**Problem**
For every line in the records below that holds "left", make a copy.

**Provided information**
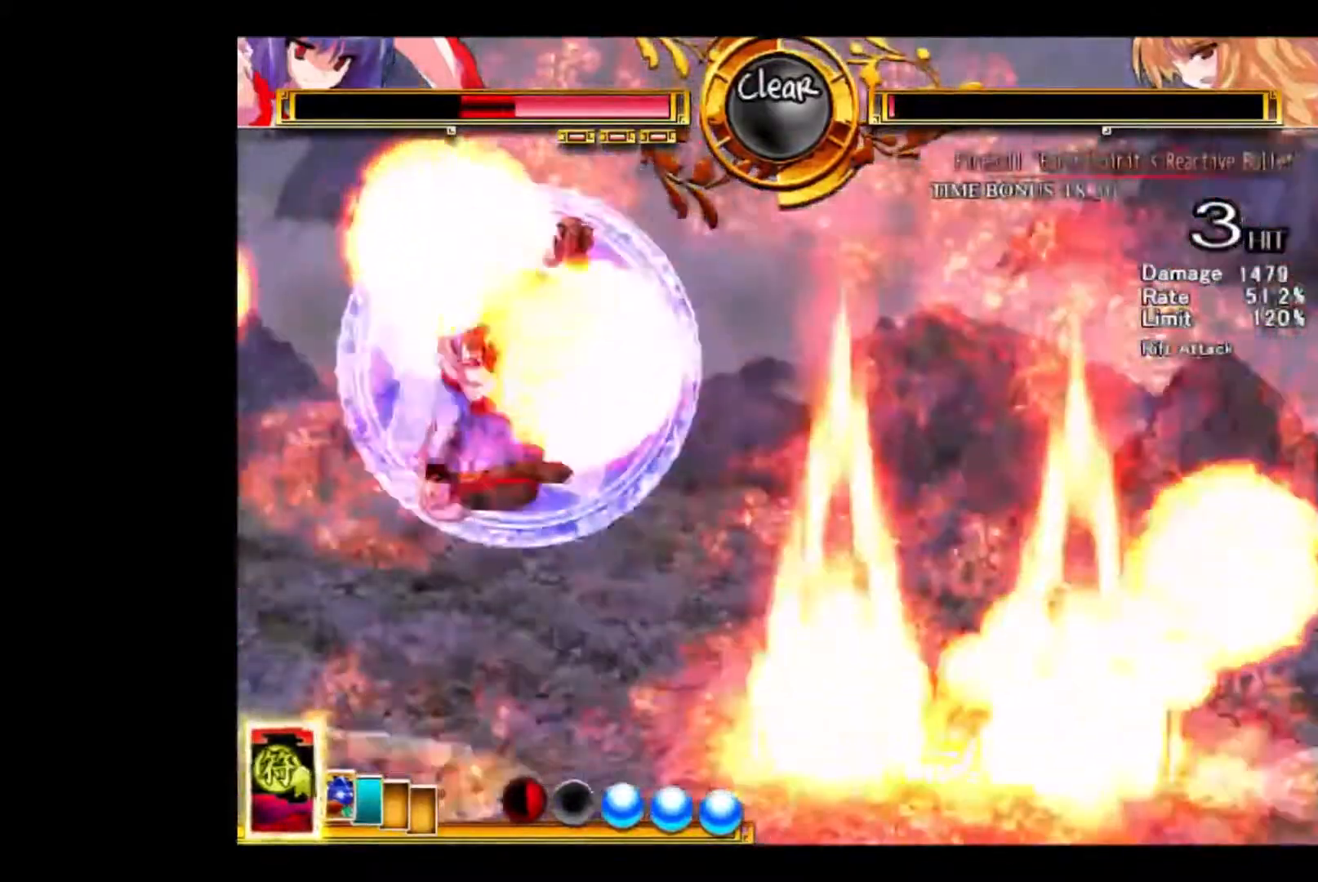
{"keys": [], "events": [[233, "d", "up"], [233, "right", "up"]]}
--
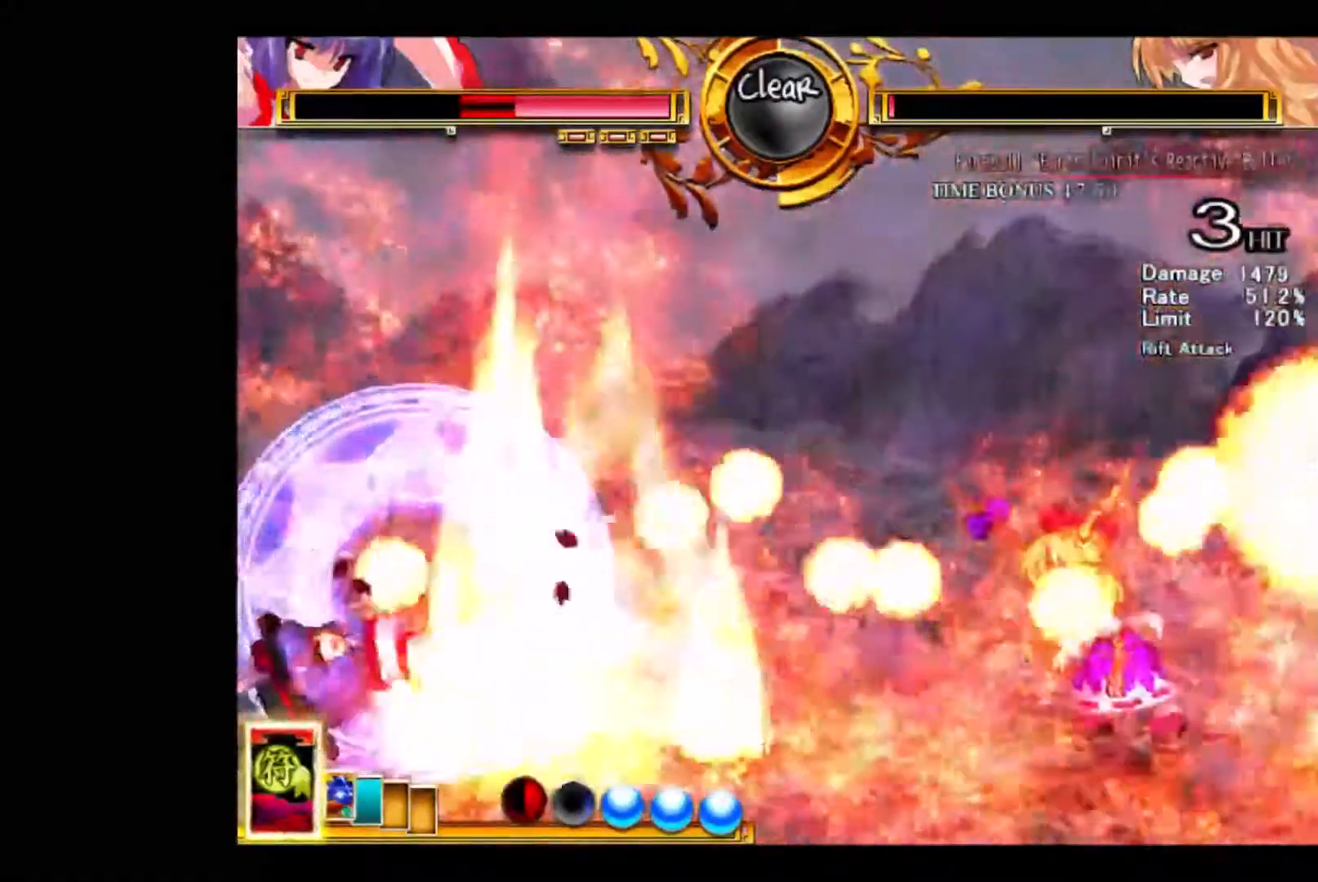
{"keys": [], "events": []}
---
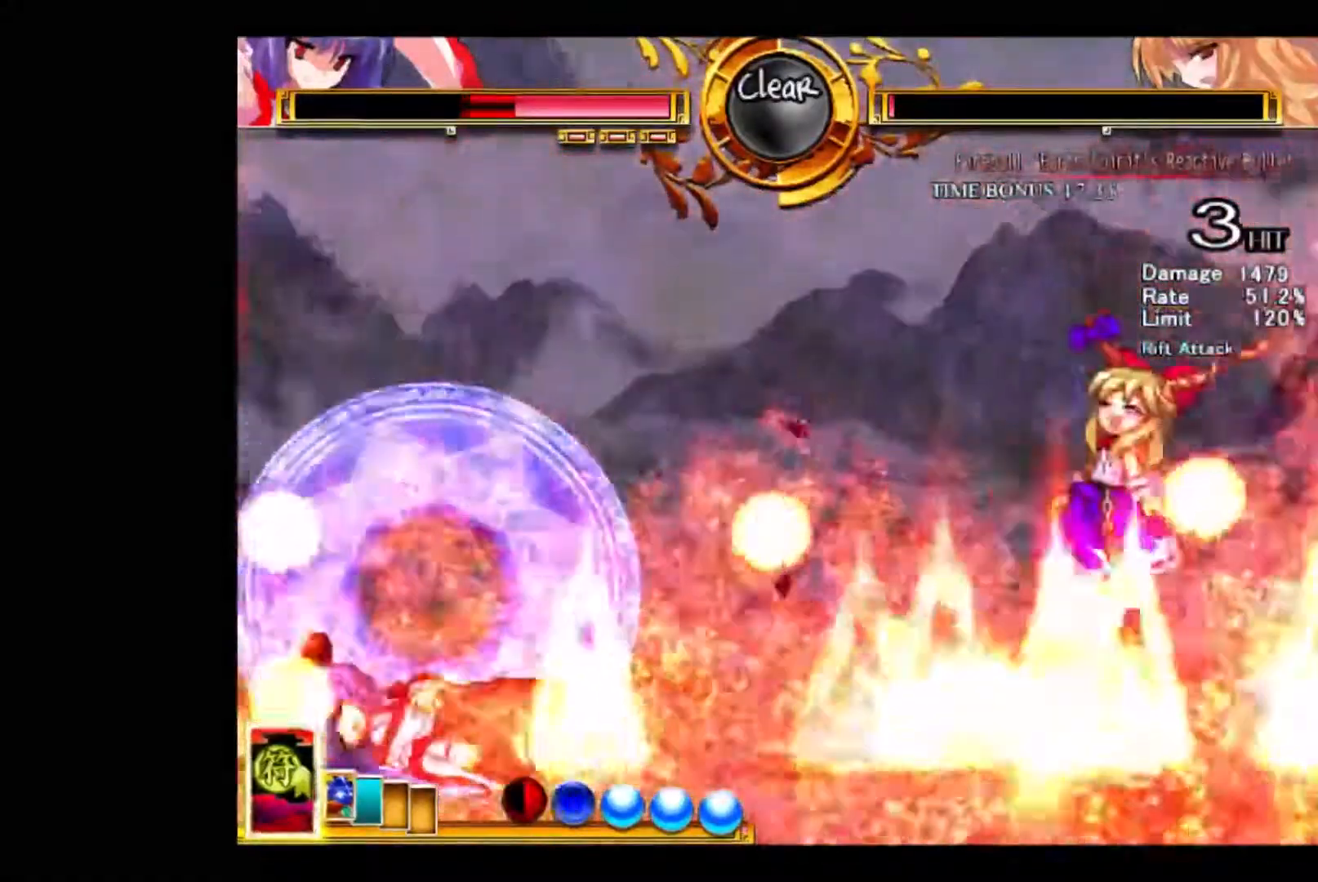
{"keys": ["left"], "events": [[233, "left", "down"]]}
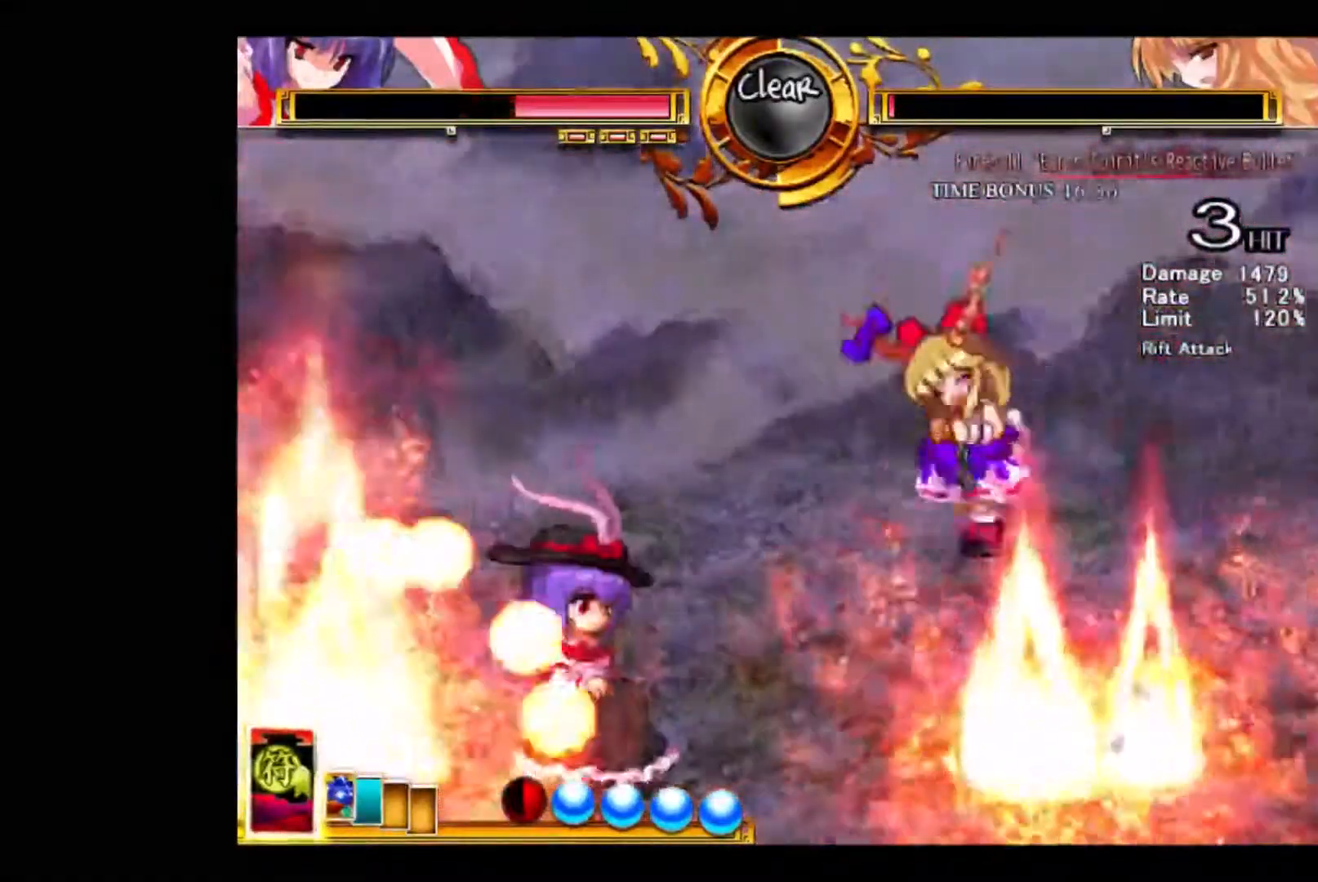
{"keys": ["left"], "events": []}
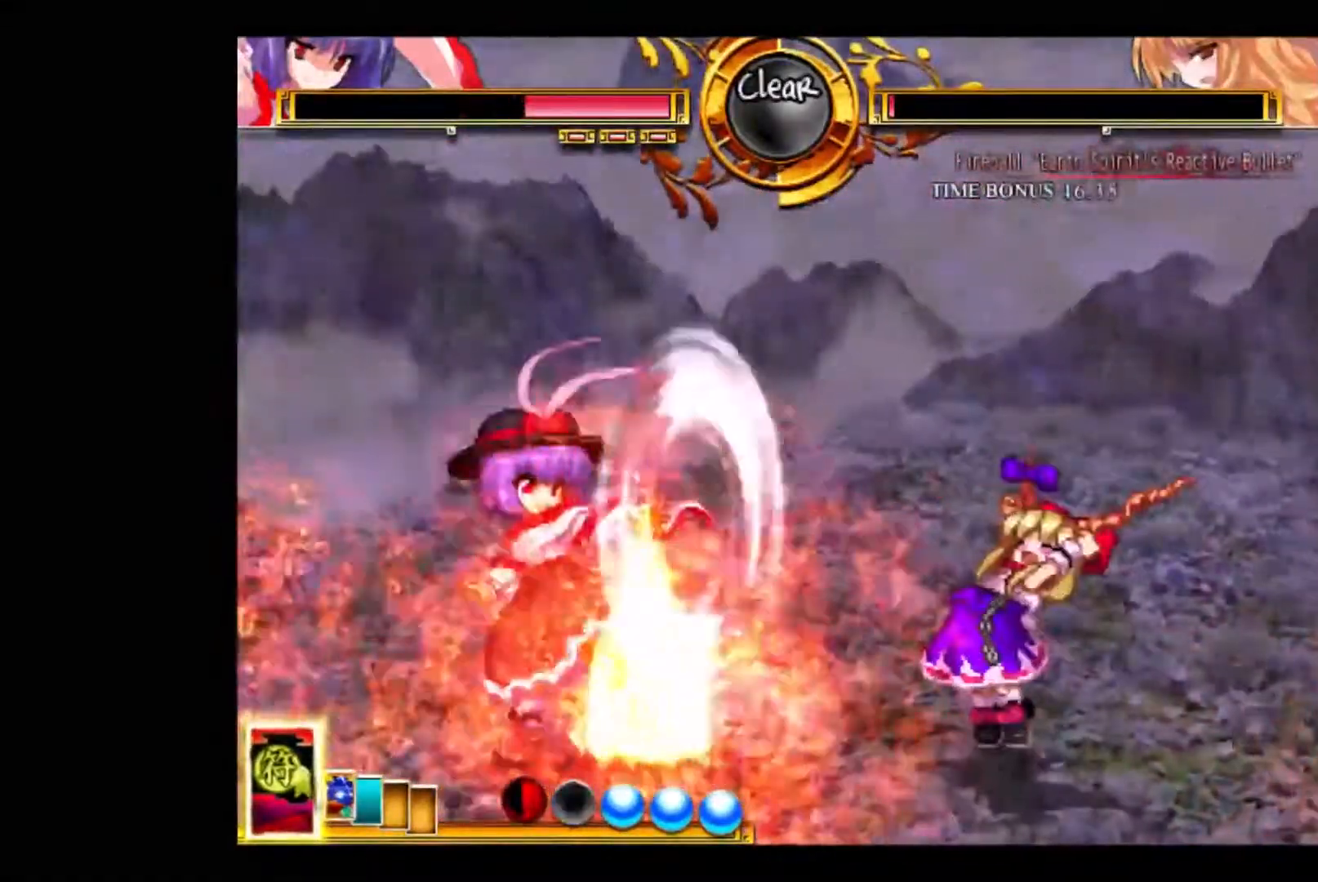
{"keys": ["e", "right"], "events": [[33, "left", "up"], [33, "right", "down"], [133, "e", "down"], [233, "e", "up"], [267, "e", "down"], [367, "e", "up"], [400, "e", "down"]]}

**Response to this exercise**
{"keys": ["left"], "events": [[233, "left", "down"]]}
{"keys": ["left"], "events": []}
{"keys": ["e", "right"], "events": [[33, "left", "up"], [33, "right", "down"], [133, "e", "down"], [233, "e", "up"], [267, "e", "down"], [367, "e", "up"], [400, "e", "down"]]}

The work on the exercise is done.